## PASSAGE TO READ
BEGIN
# Couldn't find, "u know when ur a soapmaker" thread



## Guest (Jun 21, 2009)

I couldn't find the thread, if it exists...

but I knew I was way too deep into soapmaking when I drove down to the airport, saw a sign that said "I-95 SB" and I pondered "I-95 stick-blend?"

before I realized it was I-95 SOUTH-BOUND


----------



## Galavanting Gifts (Jun 21, 2009)

rofl oh tht is sooooooo funny.


----------



## heyjude (Jun 21, 2009)

I recently said "no" to an extra hour and a half of work on my library schedule because it fell on my day off and that is my designated errand running/soaping day!!    

Jude


----------



## artisan soaps (Jun 21, 2009)

..


----------



## Guest (Jun 21, 2009)

That is soooo funny .

I am with you artisan coffee and making soap makes the world go around.


Kitn


----------



## carebear (Jun 22, 2009)

you probably saw that thread over at the Dish


----------



## Guest (Jun 22, 2009)

No carebear we did have our very own SMF thread .


----------



## carebear (Jun 22, 2009)

Thanks kitn for clarifying.  You are a doll.


----------



## Guest (Jun 22, 2009)

It appears to have vanished    hmmm


----------



## vivcarm (Jun 22, 2009)

I remember it too!


----------



## carebear (Jun 22, 2009)

Kitn said:
			
		

> It appears to have vanished    hmmm


maybe you saw it there too


----------



## Guest (Jun 22, 2009)

Nope , honest we did have one , we really , really did  :?  :shock:  :cry: 
Can I get another witness over here , stat :wink:
Kitn


----------



## ChrissyB (Jun 23, 2009)

coffee and soaping!!! Hmm paradise!!
Just don't pick up and drink from the wrong container!


----------



## heyjude (Jun 23, 2009)

I think we might be thinking of the old post of  Chrissy's "you know you're a soaping addict when" which was posted on May 23rd. I don't know how to do a direct link or I would!!    

Jude


----------



## Guest (Jun 23, 2009)

I am going to try to find it , yet again.

Kitn


----------



## Guest (Jun 23, 2009)

here we go, thanks heyjude 

http://soapmakingforum.com/forum/viewto ... oap+addict

Kitn


----------



## heyjude (Jun 23, 2009)

You're welcome, Kitn.  It was driving me crazy not being able to find it.  

BTW - how did you put that link there? Did you paste it from the topic heading??

Jude


----------



## Guest (Jun 23, 2009)

Yep, just right click the link at the top of your monitor ,it will start with http etc  and then right click again to paste it where you want it.

HTH

kitn


----------
END
## ACTION ITEM
Reproduce verbatim the portion of the soapmaking forum thread above, starting at "Just don't pick" and ending at "or I would!!".

## DATA TO EXAMINE
BEGIN
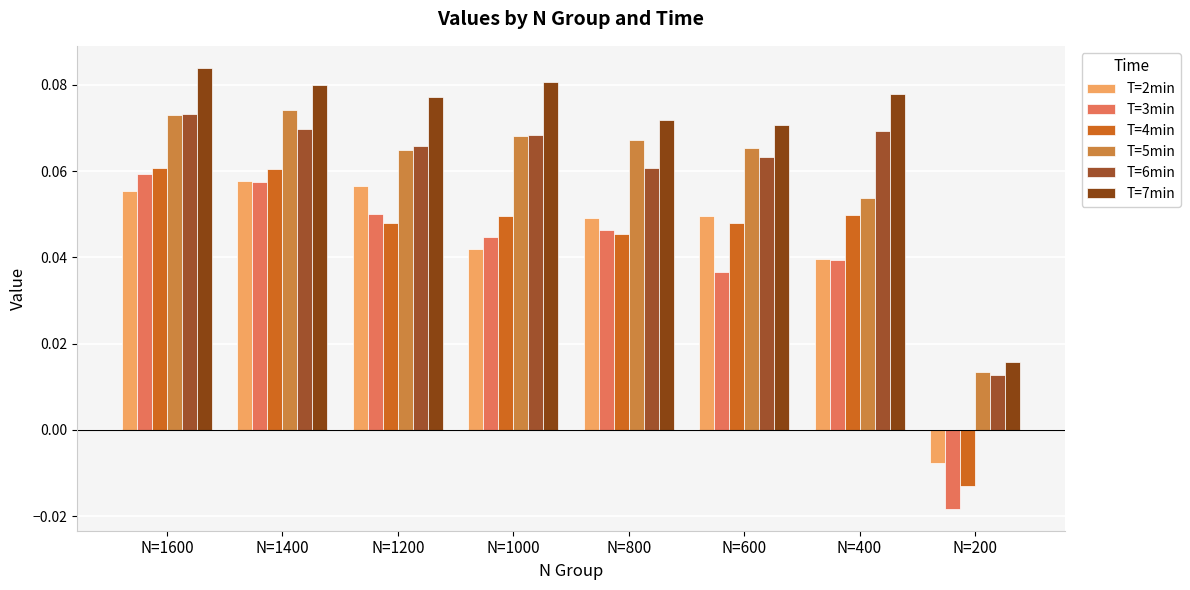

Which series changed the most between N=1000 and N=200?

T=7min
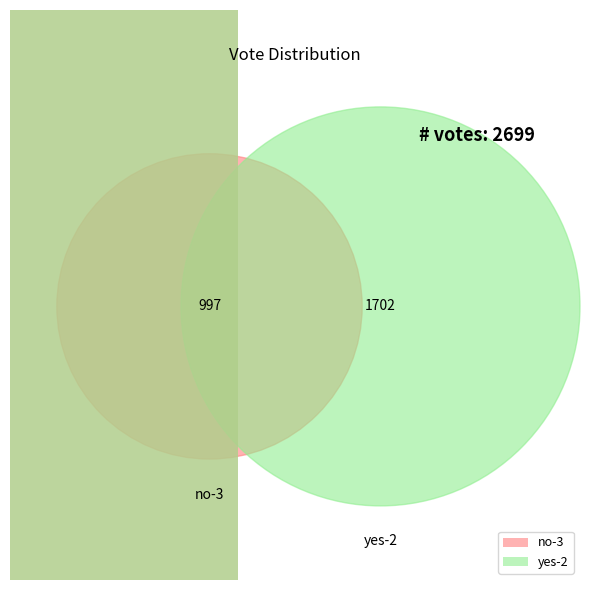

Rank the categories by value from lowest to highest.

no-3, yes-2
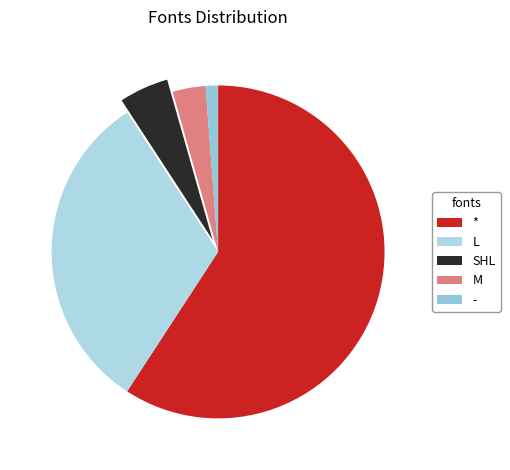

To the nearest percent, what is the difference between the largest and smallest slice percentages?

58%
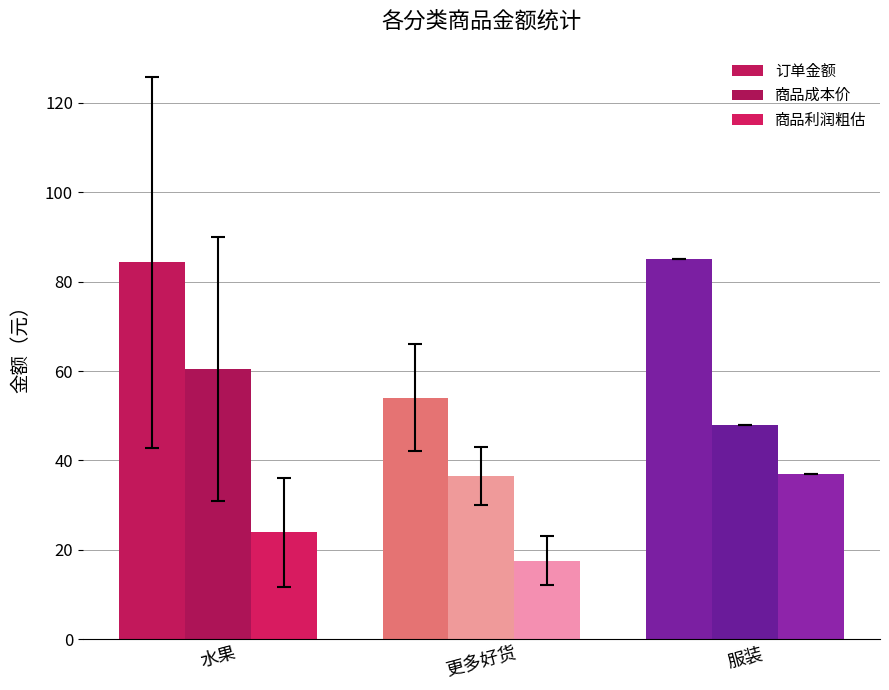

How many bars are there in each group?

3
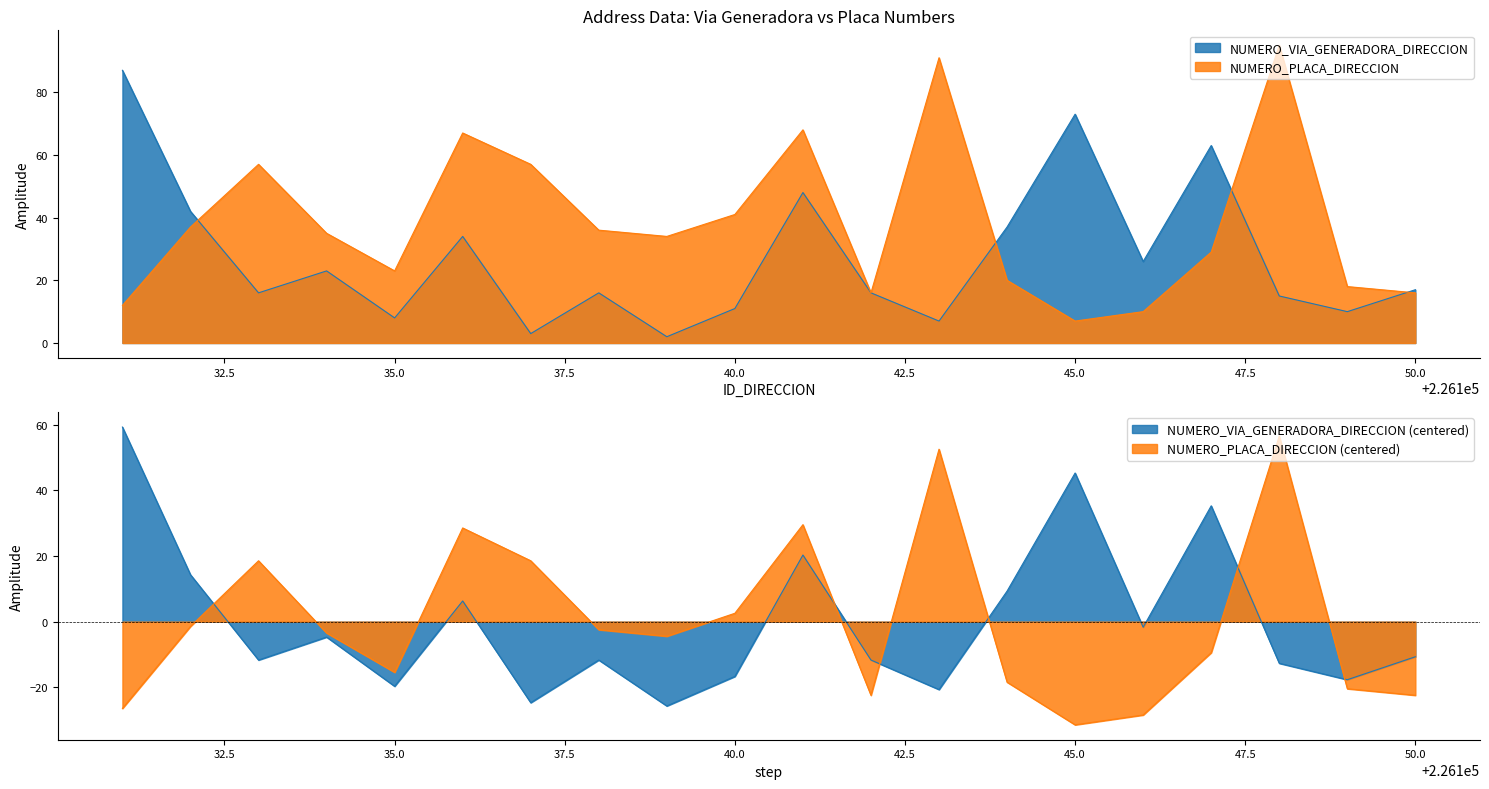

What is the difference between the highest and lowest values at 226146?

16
END
BEGIN
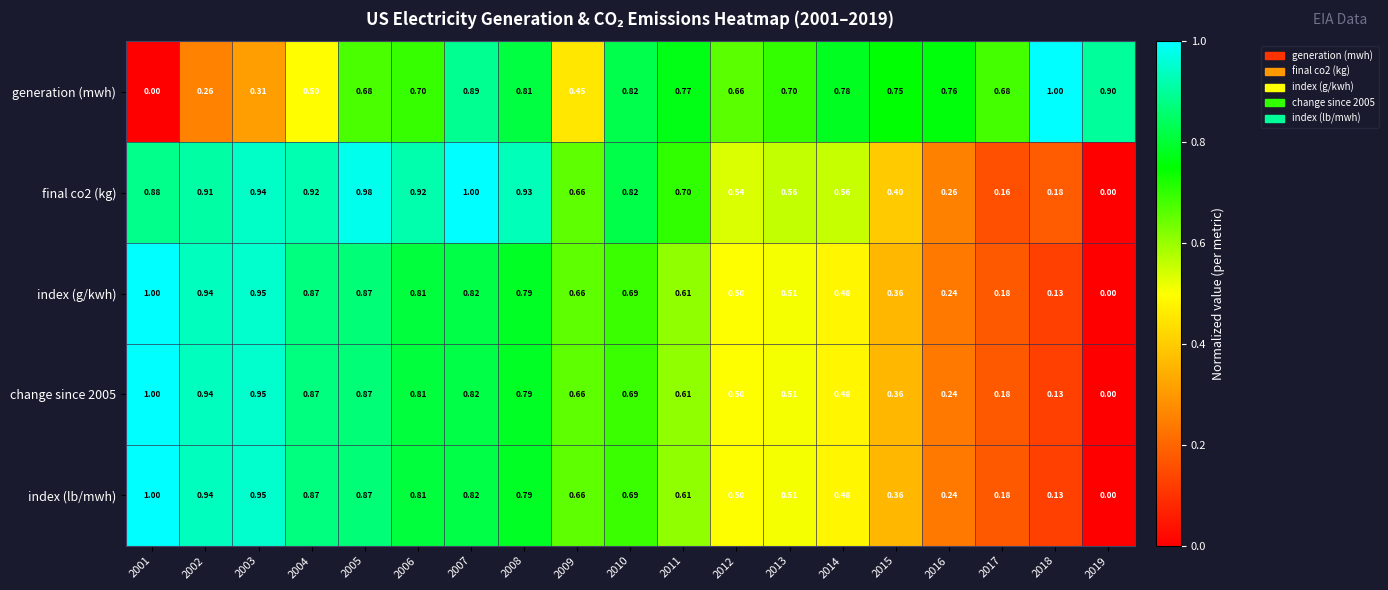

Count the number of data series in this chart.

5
END
BEGIN
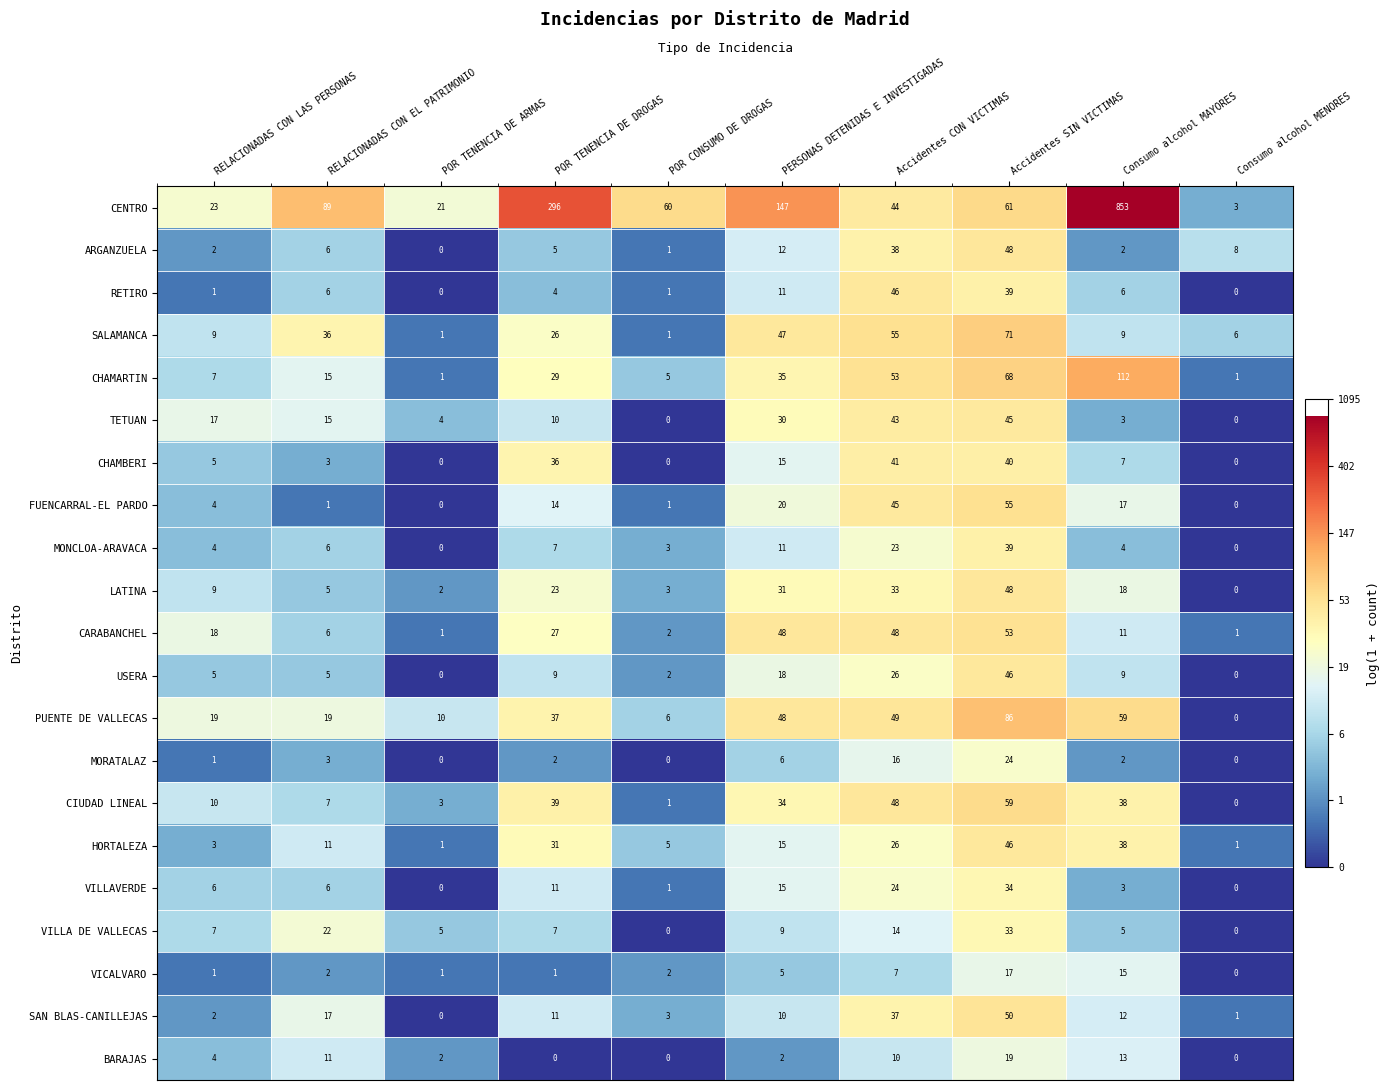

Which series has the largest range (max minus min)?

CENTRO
END
## RESPONSE TO THE EXERCISE
Just don't pick up and drink from the wrong container!


----------



## heyjude (Jun 23, 2009)

I think we might be thinking of the old post of  Chrissy's "you know you're a soaping addict when" which was posted on May 23rd. I don't know how to do a direct link or I would!!